Upon inspecting this `raw_reads_otu_table_clustered.tsv' file, I observed several sequences within each marker that were detected only in one sample at best. These are what I termed spurious clusters, perhaps singleton clusters arising due to sequencing error? (I used the raw reads with no trimming.)
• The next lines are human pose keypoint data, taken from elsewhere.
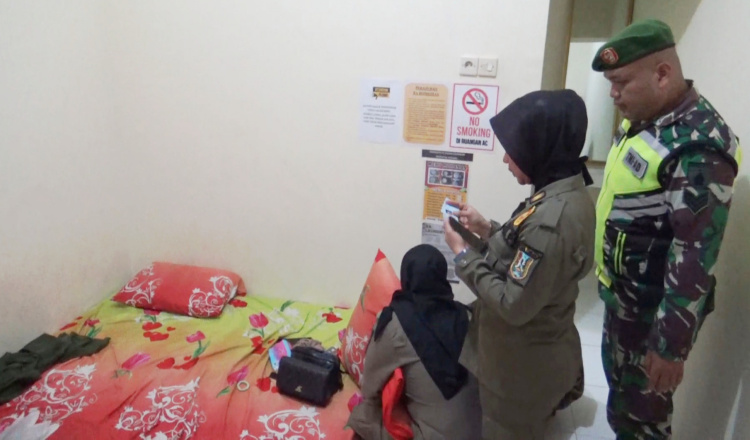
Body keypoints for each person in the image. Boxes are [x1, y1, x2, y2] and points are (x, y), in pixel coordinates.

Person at [590, 19, 742, 439]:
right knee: (623, 409)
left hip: (652, 318)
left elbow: (693, 255)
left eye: (621, 82)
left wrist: (669, 347)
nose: (613, 94)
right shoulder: (647, 118)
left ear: (662, 74)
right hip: (624, 300)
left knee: (644, 424)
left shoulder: (698, 146)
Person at [444, 89, 596, 439]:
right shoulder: (563, 192)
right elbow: (526, 257)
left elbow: (512, 303)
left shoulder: (551, 220)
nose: (505, 159)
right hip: (531, 359)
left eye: (513, 150)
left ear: (539, 147)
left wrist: (462, 255)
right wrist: (486, 228)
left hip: (518, 376)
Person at [347, 244, 481, 440]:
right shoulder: (467, 315)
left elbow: (369, 386)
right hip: (483, 432)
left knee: (363, 414)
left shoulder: (396, 323)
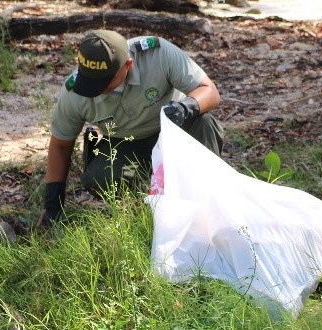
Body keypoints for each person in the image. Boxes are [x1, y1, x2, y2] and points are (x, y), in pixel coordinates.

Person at [38, 29, 224, 227]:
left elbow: (209, 91)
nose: (97, 91)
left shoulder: (157, 55)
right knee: (100, 178)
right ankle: (149, 200)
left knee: (204, 123)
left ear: (128, 65)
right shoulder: (74, 93)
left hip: (175, 129)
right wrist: (52, 207)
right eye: (90, 81)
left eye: (103, 82)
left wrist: (186, 107)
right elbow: (60, 145)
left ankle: (207, 195)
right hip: (128, 141)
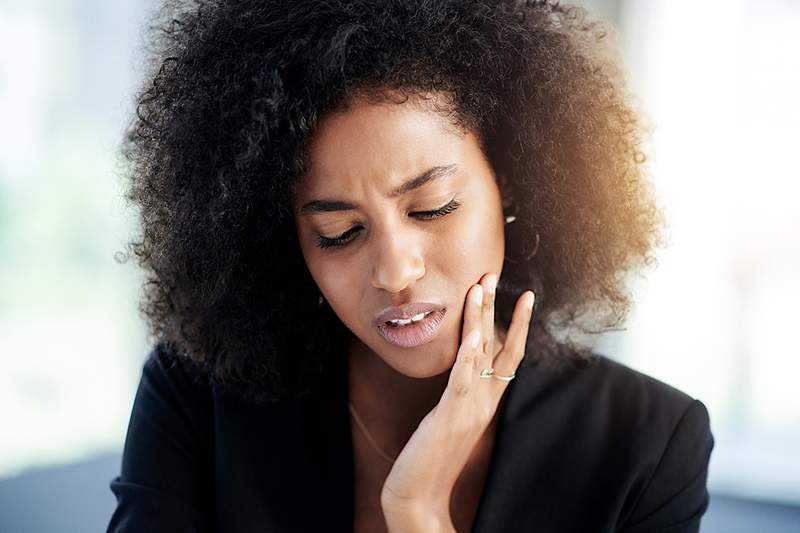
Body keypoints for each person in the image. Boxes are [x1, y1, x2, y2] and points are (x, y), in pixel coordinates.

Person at [107, 1, 714, 531]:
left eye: (433, 207)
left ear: (509, 183)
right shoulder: (197, 397)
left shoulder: (648, 444)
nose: (395, 271)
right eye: (338, 233)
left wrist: (418, 511)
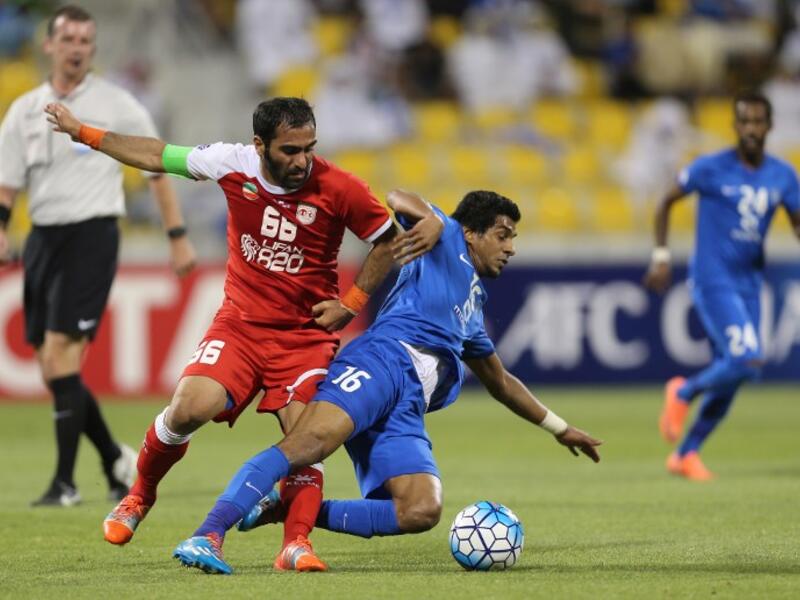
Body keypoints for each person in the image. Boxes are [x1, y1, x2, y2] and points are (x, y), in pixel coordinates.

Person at [43, 96, 443, 571]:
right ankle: (139, 496)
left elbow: (386, 241)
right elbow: (157, 154)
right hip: (241, 326)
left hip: (304, 337)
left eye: (309, 148)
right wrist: (84, 132)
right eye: (290, 150)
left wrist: (351, 303)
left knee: (307, 437)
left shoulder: (340, 187)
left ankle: (296, 543)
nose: (302, 161)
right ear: (260, 146)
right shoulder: (232, 163)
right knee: (189, 408)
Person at [170, 189, 603, 575]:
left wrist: (560, 428)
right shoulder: (447, 235)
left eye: (513, 239)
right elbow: (398, 198)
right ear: (472, 233)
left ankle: (284, 508)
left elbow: (502, 382)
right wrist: (432, 220)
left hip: (407, 405)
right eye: (503, 235)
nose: (510, 248)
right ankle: (207, 533)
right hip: (382, 361)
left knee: (421, 509)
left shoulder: (473, 308)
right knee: (308, 444)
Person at [0, 5, 197, 507]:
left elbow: (157, 167)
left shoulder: (117, 104)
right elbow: (7, 183)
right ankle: (115, 460)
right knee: (51, 367)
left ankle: (65, 484)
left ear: (93, 48)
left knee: (63, 354)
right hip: (43, 238)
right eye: (68, 38)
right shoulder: (24, 110)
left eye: (86, 40)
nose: (77, 47)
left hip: (92, 235)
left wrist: (176, 234)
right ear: (49, 45)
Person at [644, 90, 800, 481]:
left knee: (734, 372)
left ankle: (686, 454)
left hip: (750, 283)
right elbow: (666, 201)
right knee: (747, 359)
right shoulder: (710, 168)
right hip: (714, 279)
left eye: (757, 121)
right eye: (743, 121)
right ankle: (682, 391)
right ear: (735, 126)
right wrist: (662, 257)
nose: (750, 129)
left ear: (769, 125)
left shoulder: (783, 175)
I followed the same steps as above for the MAGs, and then ran appraise as follows:

singlem appraise \
    --metagenome-otu-tables raw_reads_otu_table_clustered.tsv \
    --genome-otu-tables genome_otu_table.tsv \
    --imperfect 

As mentioned above, when I look at a particular marker, say S3.13 ribosomal S9, I see a total of 1434 fragments identified from my 1767 MAGs (95% gANI). When I appraise this against the clustered otu table from the raw metagenomes, the binned otu table gives me 6402 fragments as being binned. For this gene, the otu table from the raw reads contained roughly 36,000 clusters (about 5-8x the amount of unique bacteria/archaea one would expect for these samples, going by our amplicon data). When I apply a 5% prevalence filter on the clustered markers from the raw metagenomes (sequences detected in at least 6/120 samples), this reduces to 1520 fragments being binned (from appraise).

While I understand that there is no requirement to cluster the raw reads (and instead just use appraise --imperfect), I did that to obtain a species-level OTU table for my community analysis. I assume clustering prior to appraise should also give similar results?